Ambient RNA

Ambient RNA contamination

“In droplet based, single cell RNA-seq experiments, there is always a certain amount of background mRNAs present in the dilution that gets distributed into the droplets with cells and sequenced along with them. The net effect of this is to produce a background contamination that represents expression not from the cell contained within a droplet, but the solution that contained the cells.

This collection of cell free mRNAs floating in the input solution (henceforth referred to as “the soup”) is created from cells in the input solution being lysed. Because of this, the soup looks different for each input solution and strongly resembles the expression pattern obtained by summing all the individual cells.” taken from SoupX vignette

Soup should at worst decrease power in detecting DEG due to shrinking LFC estimates, but shouldn’t impact highly expressed genes (Advanced Single-Cell Analysis with Bioconductor). Soup may be a greater problem in more complex / bigger / multiplexed protocols (Multi-Sample Single-Cell Analyses with Bioconductor). Tumor and low-viability cells are likely to have more ambient RNA SoupX github

Relevant tools

SoupX
DropletUtils::removeAmbience()
CellBender

SoupX

Github:

Even if you decide you don't want to use the SoupX correction methods for whatever reason, you should at least want to know how contaminated your data are... 
In our experience most experiments have somewhere between 2-10% contamination.

Vignette:

It is worth considering simply manually fixing the contamination fraction at a certain value. This seems like a bad thing to do intuitively, but there are actually good reasons you might want to. When the contamination fraction is set too high, true expression will be removed from your data. However, this is done in such a way that the counts that are most specific to a subset of cells (i.e., good marker genes) will be the absolute last thing to be removed. Because of this, it can be a sensible thing to set a high contamination fraction for a set of experiments and be confident that the vast majority of the contamination has been removed.
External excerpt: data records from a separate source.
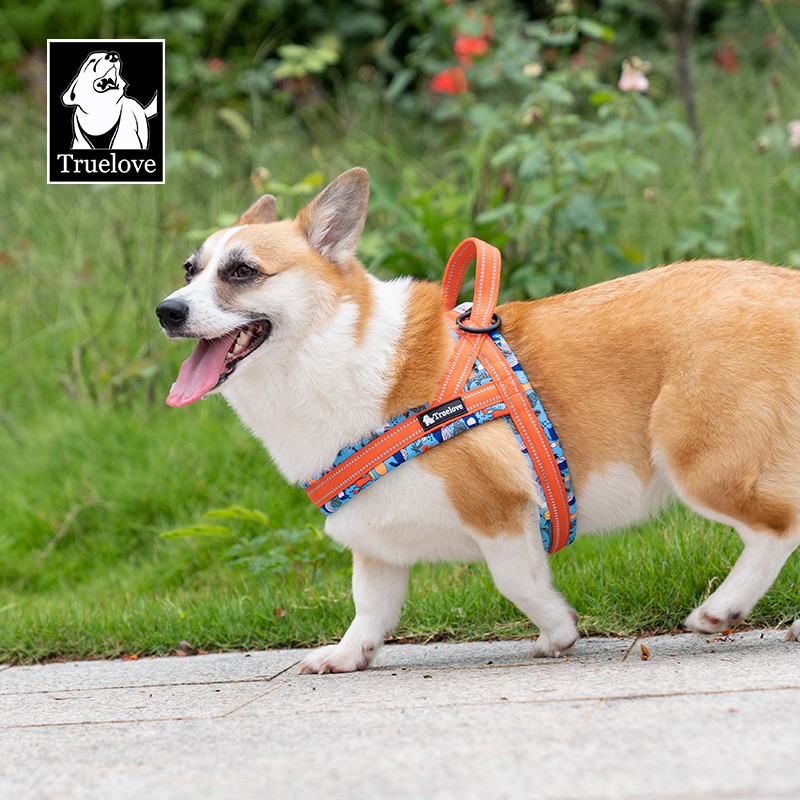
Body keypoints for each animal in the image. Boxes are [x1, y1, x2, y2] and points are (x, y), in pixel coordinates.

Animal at [158, 169, 800, 676]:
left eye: (243, 272)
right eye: (190, 270)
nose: (167, 311)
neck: (331, 351)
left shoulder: (499, 513)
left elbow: (517, 582)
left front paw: (558, 633)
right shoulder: (377, 545)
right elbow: (370, 607)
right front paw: (345, 656)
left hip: (696, 459)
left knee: (779, 527)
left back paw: (722, 609)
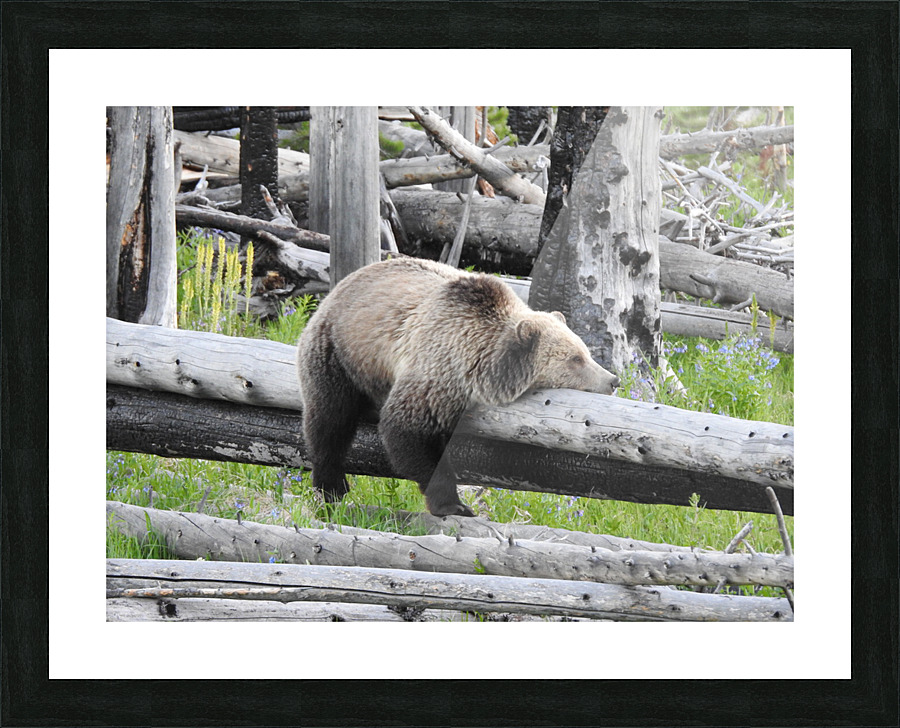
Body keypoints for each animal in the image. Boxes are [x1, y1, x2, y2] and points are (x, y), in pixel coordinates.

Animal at [296, 257, 620, 517]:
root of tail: (339, 286)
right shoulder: (437, 369)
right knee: (329, 422)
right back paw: (331, 487)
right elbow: (406, 430)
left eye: (586, 352)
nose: (613, 381)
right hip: (339, 354)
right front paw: (454, 505)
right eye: (575, 359)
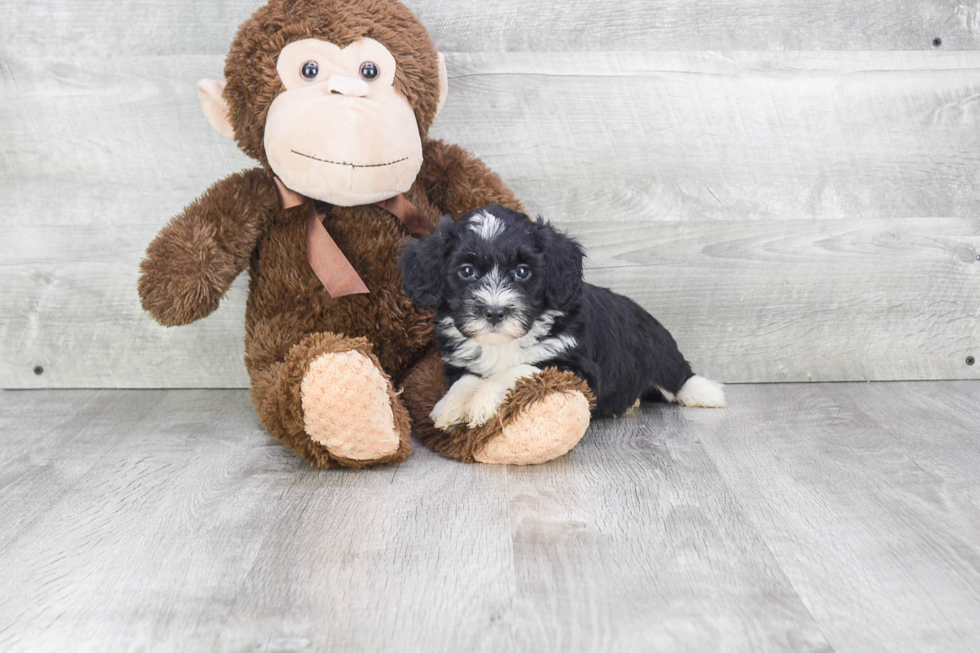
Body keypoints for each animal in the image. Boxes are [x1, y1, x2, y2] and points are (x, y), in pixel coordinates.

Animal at [400, 204, 728, 428]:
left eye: (523, 272)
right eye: (466, 271)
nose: (494, 312)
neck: (504, 343)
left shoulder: (575, 367)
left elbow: (519, 369)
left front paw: (484, 399)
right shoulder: (462, 361)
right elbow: (467, 378)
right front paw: (451, 405)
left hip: (659, 349)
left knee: (678, 374)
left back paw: (705, 393)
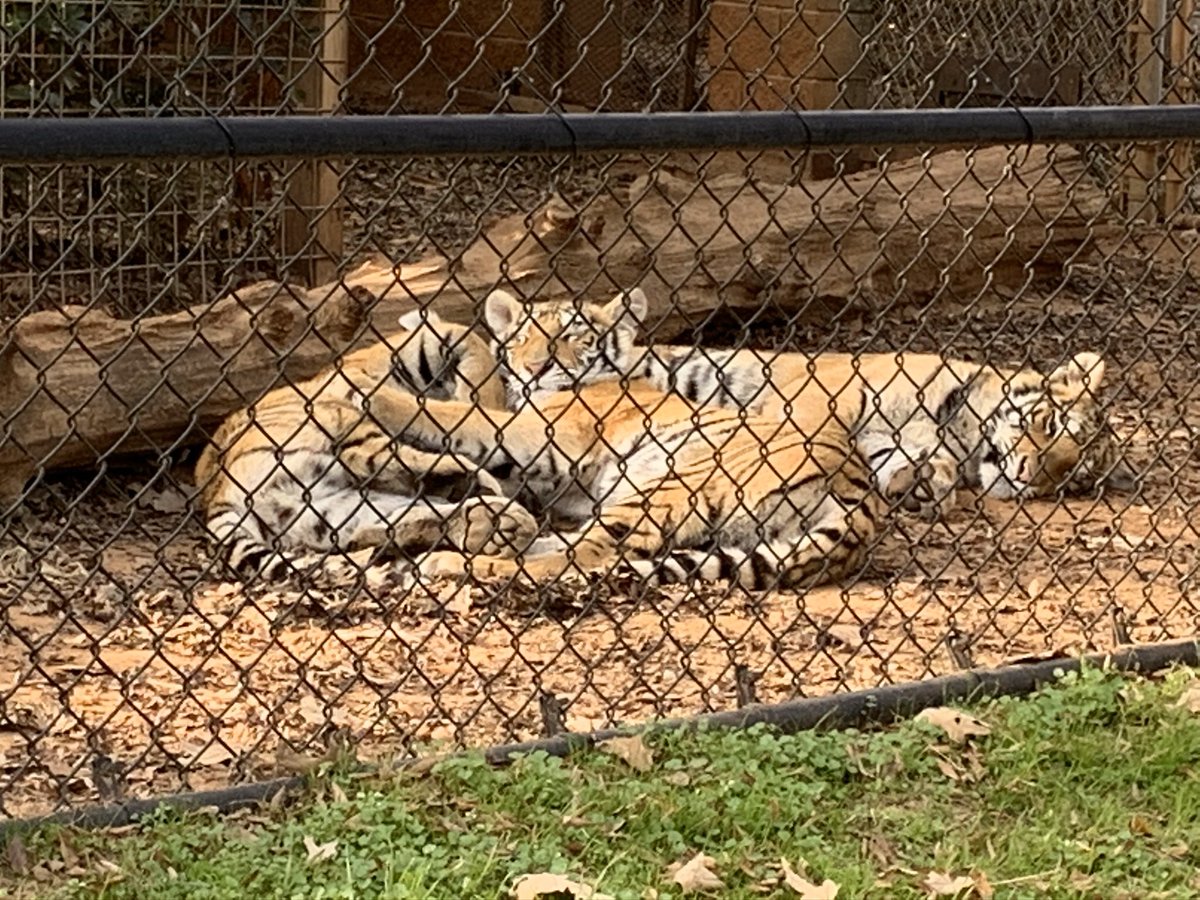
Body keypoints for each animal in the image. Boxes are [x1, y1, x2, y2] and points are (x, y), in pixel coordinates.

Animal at [194, 308, 538, 580]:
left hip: (334, 511)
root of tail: (218, 498)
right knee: (399, 466)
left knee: (393, 524)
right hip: (343, 427)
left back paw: (494, 522)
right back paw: (483, 489)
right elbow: (475, 359)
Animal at [395, 287, 882, 591]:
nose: (533, 368)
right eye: (523, 337)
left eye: (571, 335)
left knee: (573, 559)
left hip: (666, 486)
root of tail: (864, 503)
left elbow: (465, 419)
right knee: (565, 548)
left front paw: (381, 403)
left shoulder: (551, 435)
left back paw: (443, 563)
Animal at [632, 342, 1136, 518]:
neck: (963, 433)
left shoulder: (889, 439)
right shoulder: (826, 399)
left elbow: (902, 461)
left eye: (1070, 479)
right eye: (1049, 424)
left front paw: (923, 488)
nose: (1027, 475)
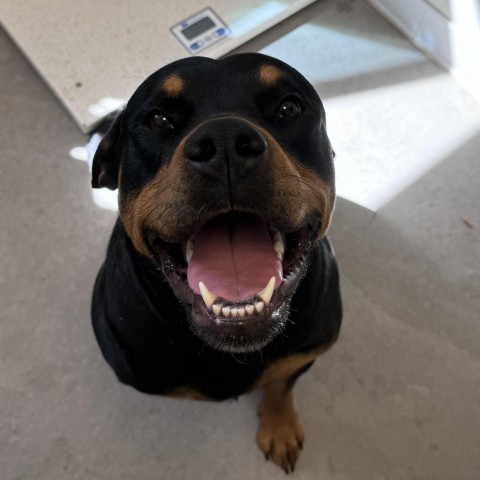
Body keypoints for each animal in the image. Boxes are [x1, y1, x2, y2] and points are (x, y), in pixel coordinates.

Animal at [90, 53, 344, 472]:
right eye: (158, 119)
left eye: (289, 108)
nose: (225, 141)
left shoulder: (304, 354)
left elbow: (281, 384)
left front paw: (279, 426)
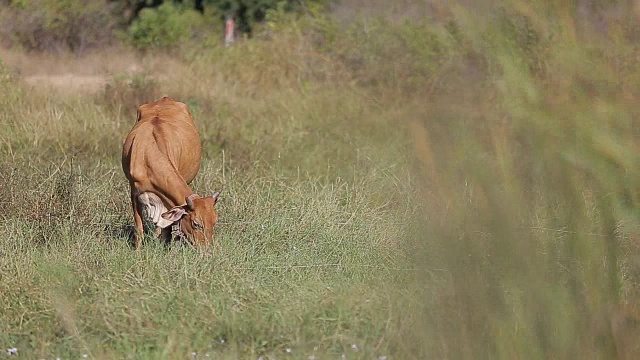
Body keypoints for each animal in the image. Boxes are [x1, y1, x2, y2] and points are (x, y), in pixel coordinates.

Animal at [121, 95, 221, 248]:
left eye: (214, 222)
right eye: (196, 223)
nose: (207, 249)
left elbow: (166, 230)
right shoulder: (134, 191)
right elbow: (139, 228)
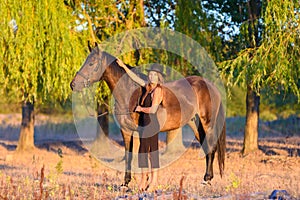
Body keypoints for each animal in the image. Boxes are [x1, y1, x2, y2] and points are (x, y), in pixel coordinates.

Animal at [70, 45, 225, 186]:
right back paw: (207, 178)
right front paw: (126, 182)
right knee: (207, 148)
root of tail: (212, 86)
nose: (73, 85)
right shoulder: (126, 131)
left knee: (211, 147)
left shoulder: (141, 132)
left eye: (91, 63)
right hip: (195, 125)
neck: (130, 94)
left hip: (207, 124)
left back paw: (207, 179)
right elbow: (128, 155)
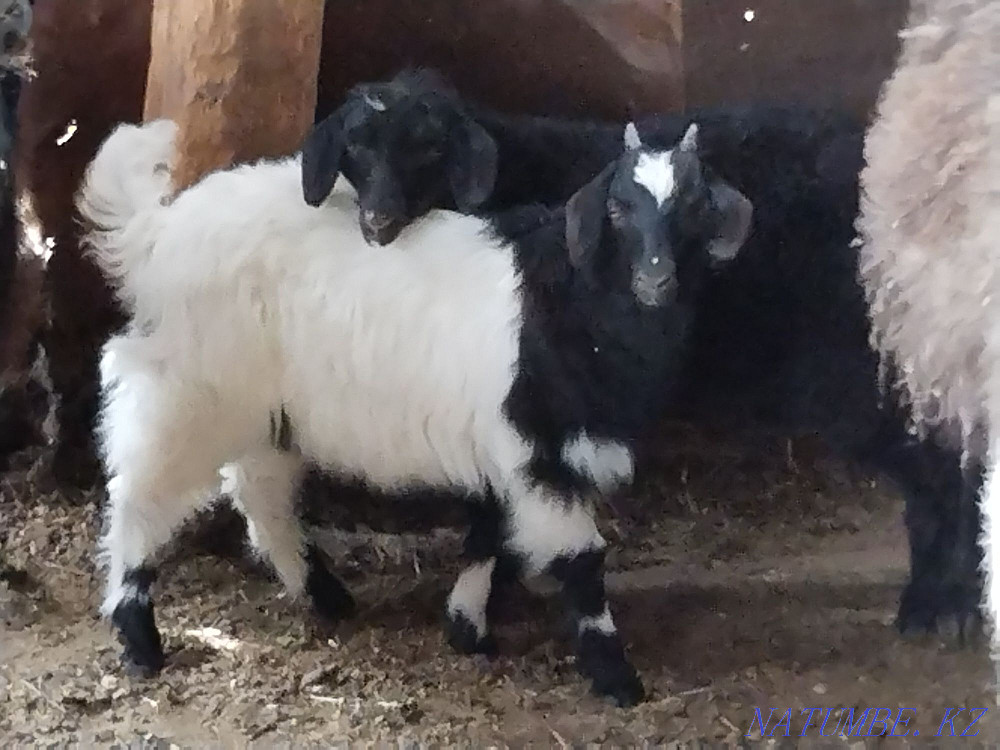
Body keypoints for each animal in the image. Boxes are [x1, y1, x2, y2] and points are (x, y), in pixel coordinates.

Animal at [78, 118, 752, 705]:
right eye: (617, 209)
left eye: (696, 207)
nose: (656, 281)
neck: (572, 298)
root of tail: (158, 232)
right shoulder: (536, 448)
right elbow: (582, 560)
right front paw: (616, 677)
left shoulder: (510, 446)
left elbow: (489, 533)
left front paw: (466, 626)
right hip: (189, 389)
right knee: (142, 494)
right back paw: (138, 637)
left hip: (267, 400)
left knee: (259, 488)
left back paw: (321, 594)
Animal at [301, 68, 983, 643]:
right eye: (355, 147)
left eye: (429, 146)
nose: (377, 219)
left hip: (867, 368)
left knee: (939, 468)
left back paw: (937, 607)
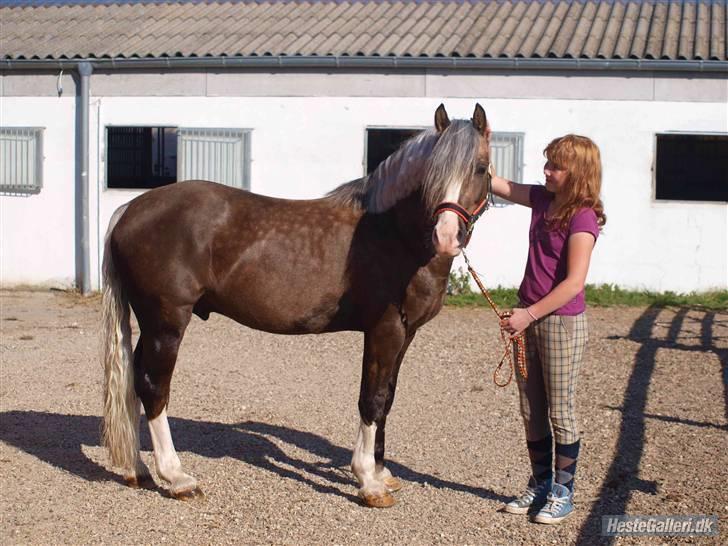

Even when you have a good estimate of the contamination fraction, you may want to set the value used artificially higher. SoupX has been designed to be conservative in the sense that it errs on the side of retaining true expression at the cost of letting some contamination to creep through. Our tests show that a well estimated contamination fraction will remove 80-90% of the contamination (i.e. the soup is reduced by an order of magnitude). For most applications this is sufficient. However, in cases where complete removal of contamination is essential, it can be worthwhile to increase the contamination fraction used by SoupX to remove a greater portion of the contamination.

Our experiments indicate that adding 5% extra removes 90-95% of the soup, 10% gets rid of 95-98% and 20% removes 99% or more.

...

...mitochondrial genes are over represented in the background compared to cells, presumably as a result of the soup being generated from distressed cells.

How it works

Input

unfiltered counts matrix
filtered count matrix (empty drops removed)
preliminary clustering

Process

Find genes specific to clusters that are also highly expressed in empty cells
Look at expression of those genes in non-expressing clusters
- not super clear, is this clusters of empty cells?
Contamination is calculated on a per-cell basis for all gene/cluster combinations
Update global posterior contamination estimate from observations & prior
Report contamination fraction as maximum of posterior distribution
Update counts matrix based on contamination fraction, trying to preserve expression and variability in clusters that have ‘true’ expression of the gene

Runtime considerations

SoupX should be performed on a per-channel basis.

Requires clustering information, though it claims to be ‘not strongly sensitive to the clustering used’, so the default clustering from Cellranger is sufficient

roundToInt parameter of adjustCounts() is stochastic and is not recommended by the authors.

Has wrapper function for pulling in all necessary 10x data, but it doesn’t seem to work with Cellranger Multi outputs, so you have to manually load them in.

Genes can be manually specified rather than automatically detected, but this is more involved and requires some knowledge of the cells you expect to see. They suggest the automatic method is sufficient for most use cases.

It seems worthwhile to run, estimate contamination fraction, and possibly look at results with and without SoupX.

QC and introspection

Compare ratio of adjusted counts to previous counts, see which genes were most affected. You should expect to see highly specific markers and mitochondrial genes.

SoupX::plotChangeMap() can layer soup fraction estimations on a Umap or other dim redux plot.